Maintaining blood sugar within normal limits is crucial. Risk factors for prediabetes include obesity, age over 45, cardiovascular issues, sedentary lifestyle, family history of diabetes, gestational diabetes, PCOS, and certain ethnicities. Taking the CDC's prediabetes risk test can assess your risk level.
If at risk, lifestyle changes are key. Exercise, particularly aerobic activities like brisk walking, and strength training improve metabolic health and insulin sensitivity. Dietary adjustments, such as reducing refined carbs and focusing on protein and healthy fats, contribute to better blood sugar control. Weight loss, even a modest amount, significantly reduces diabetes risk.
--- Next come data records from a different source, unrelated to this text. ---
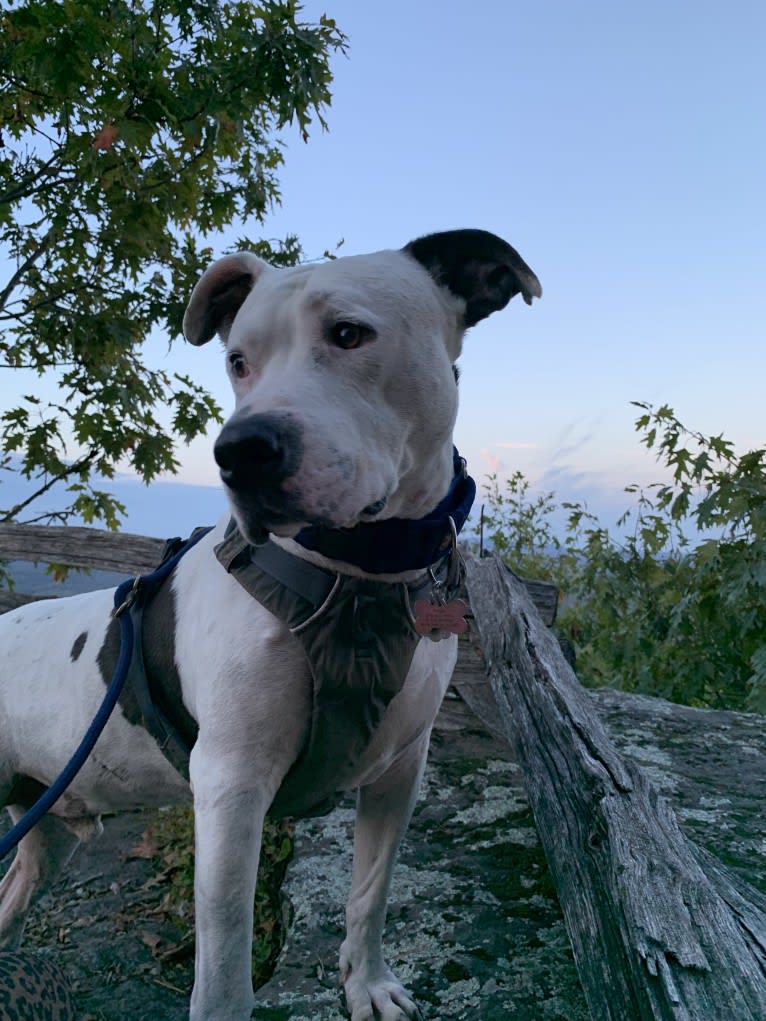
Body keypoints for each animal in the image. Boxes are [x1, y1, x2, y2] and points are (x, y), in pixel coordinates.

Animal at [0, 227, 539, 1016]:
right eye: (237, 361)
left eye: (349, 333)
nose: (239, 452)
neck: (359, 578)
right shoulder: (231, 785)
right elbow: (225, 968)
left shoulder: (400, 768)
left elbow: (371, 892)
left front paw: (367, 982)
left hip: (49, 822)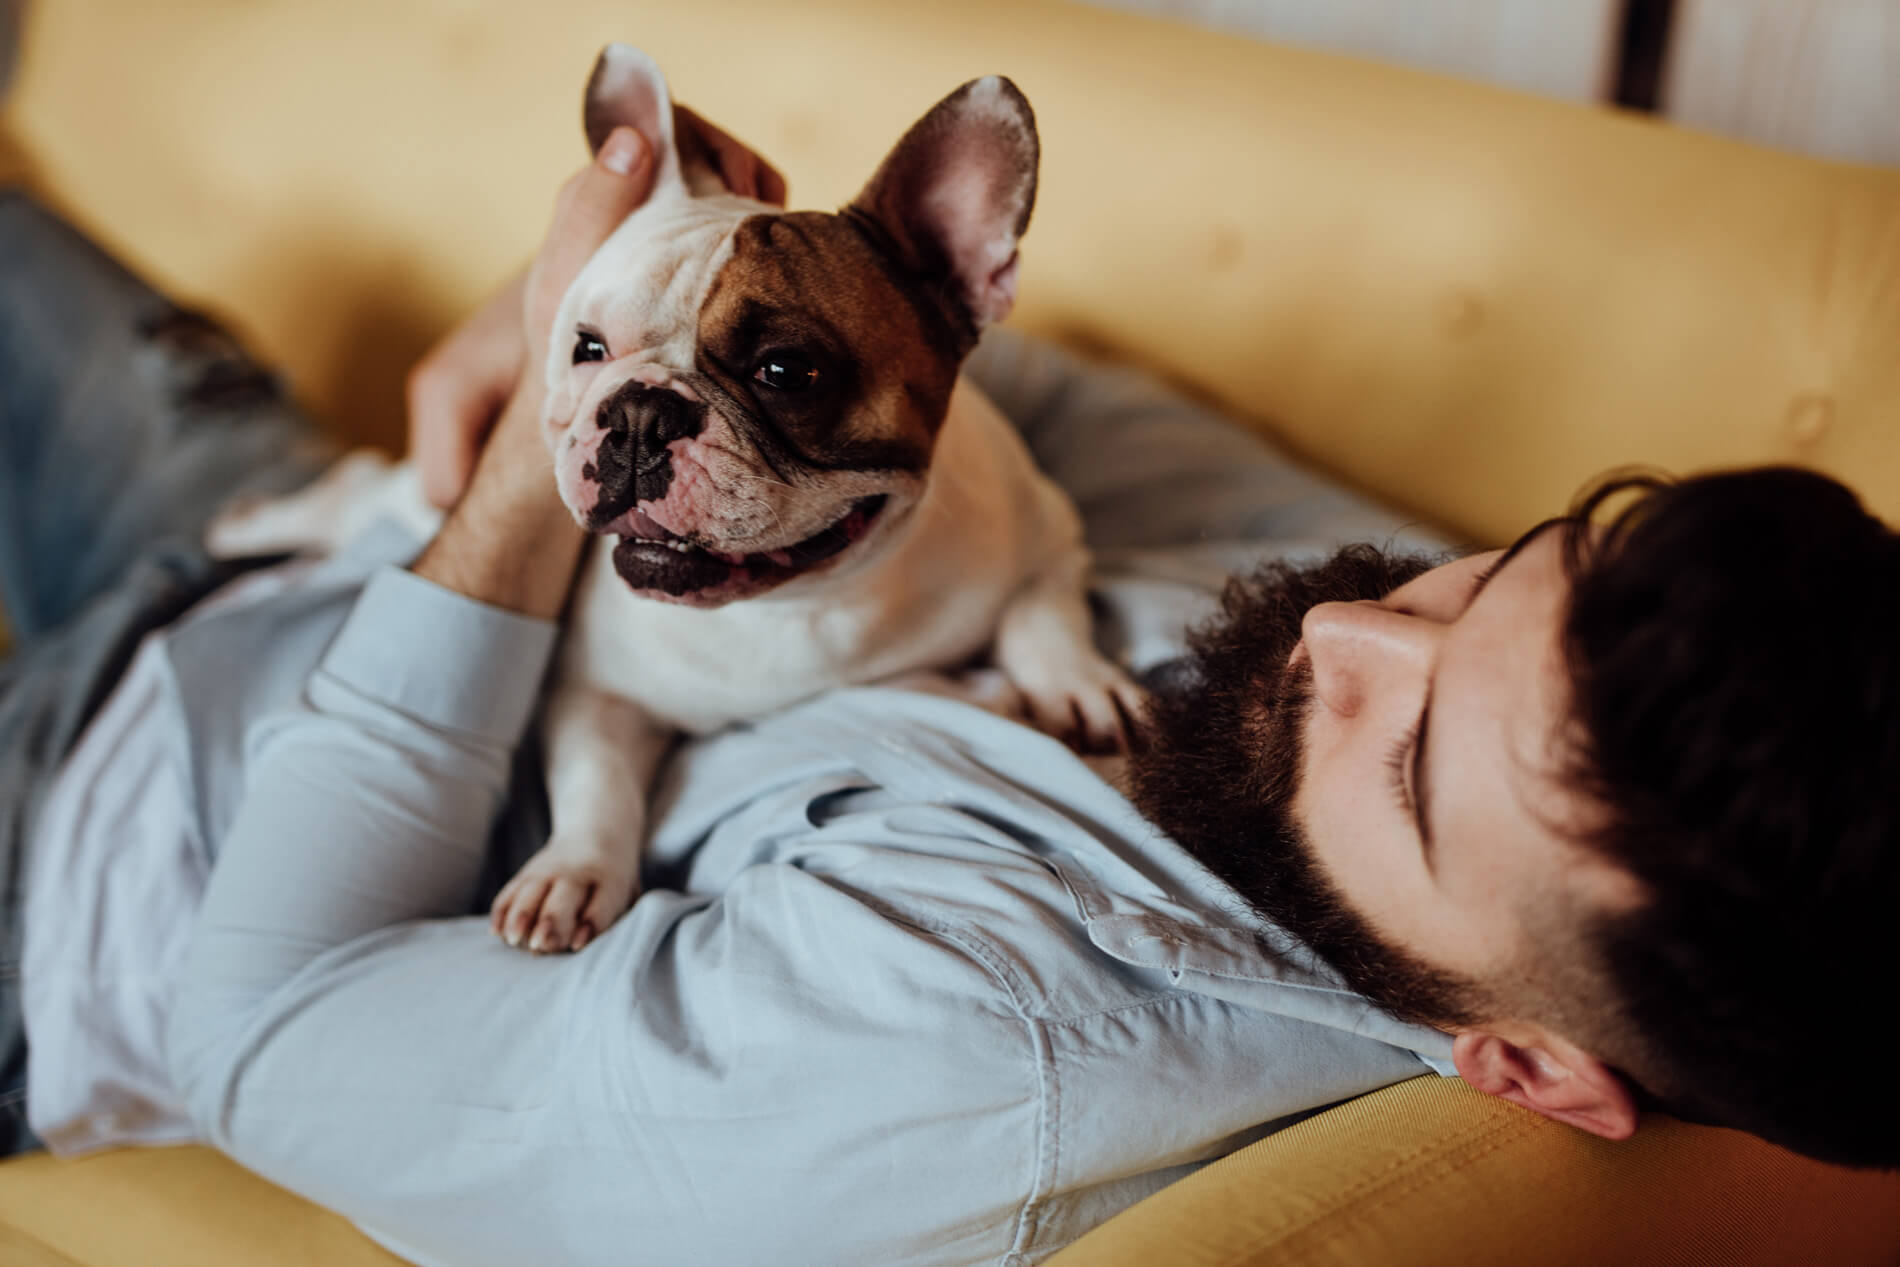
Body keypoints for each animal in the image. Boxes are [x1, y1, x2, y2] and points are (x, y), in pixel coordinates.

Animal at [218, 49, 1140, 957]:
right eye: (588, 347)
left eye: (787, 370)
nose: (637, 414)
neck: (795, 608)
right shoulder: (596, 689)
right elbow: (597, 779)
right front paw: (571, 871)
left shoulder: (1046, 530)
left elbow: (1045, 611)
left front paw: (1077, 686)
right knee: (353, 490)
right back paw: (251, 522)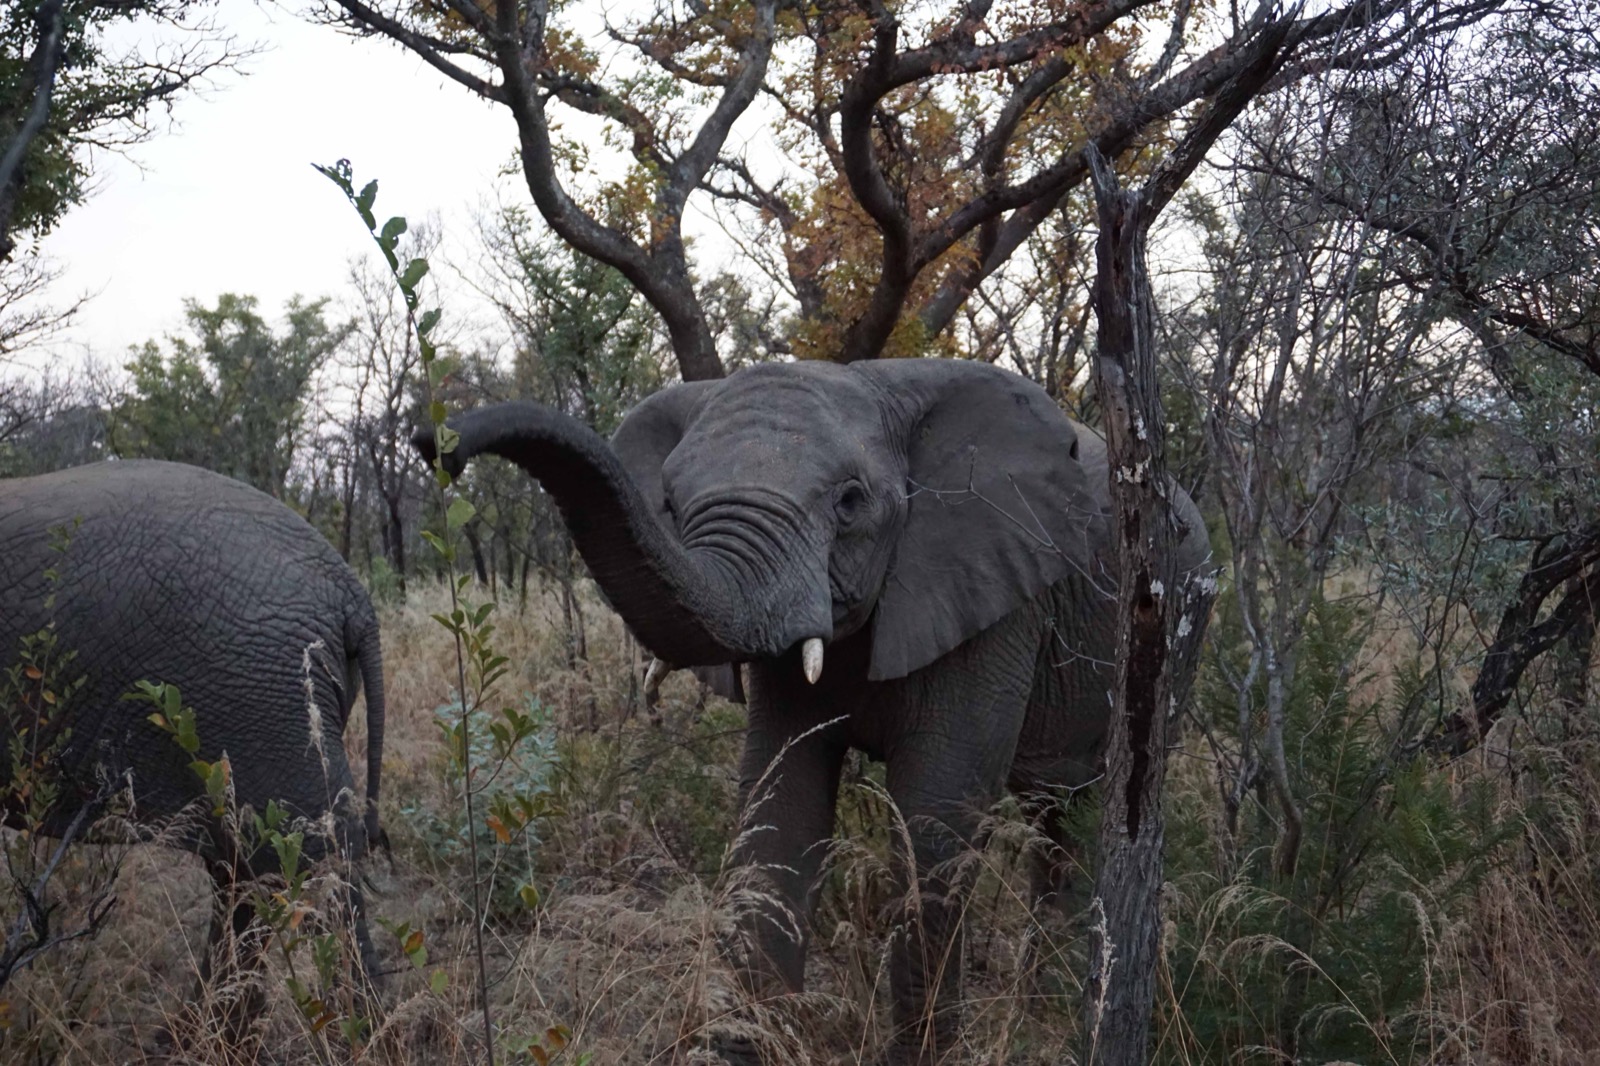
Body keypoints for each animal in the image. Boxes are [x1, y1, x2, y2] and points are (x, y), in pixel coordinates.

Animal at [417, 358, 1209, 1064]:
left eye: (851, 503)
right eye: (668, 503)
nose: (436, 442)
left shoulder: (994, 588)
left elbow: (935, 817)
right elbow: (781, 807)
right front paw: (743, 1049)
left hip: (1173, 622)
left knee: (1095, 802)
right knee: (1055, 815)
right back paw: (1046, 997)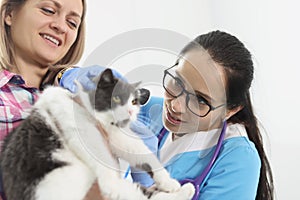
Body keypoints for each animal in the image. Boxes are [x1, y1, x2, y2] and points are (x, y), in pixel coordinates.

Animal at [0, 69, 195, 200]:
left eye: (134, 102)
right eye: (116, 98)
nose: (130, 112)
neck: (102, 123)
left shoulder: (117, 137)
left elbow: (144, 154)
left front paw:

Studies show that lifestyle modifications positively impact metabolic markers like blood pressure, triglycerides, and fasting blood sugar in as little as six months. However, sustaining these changes is crucial for long-term benefits.
Regular diabetes screenings are recommended, with yearly checks advocated for all adults. By adopting a healthy lifestyle and staying proactive with screenings, individuals can manage prediabetes effectively and reduce the risk of developing Type 2 diabetes.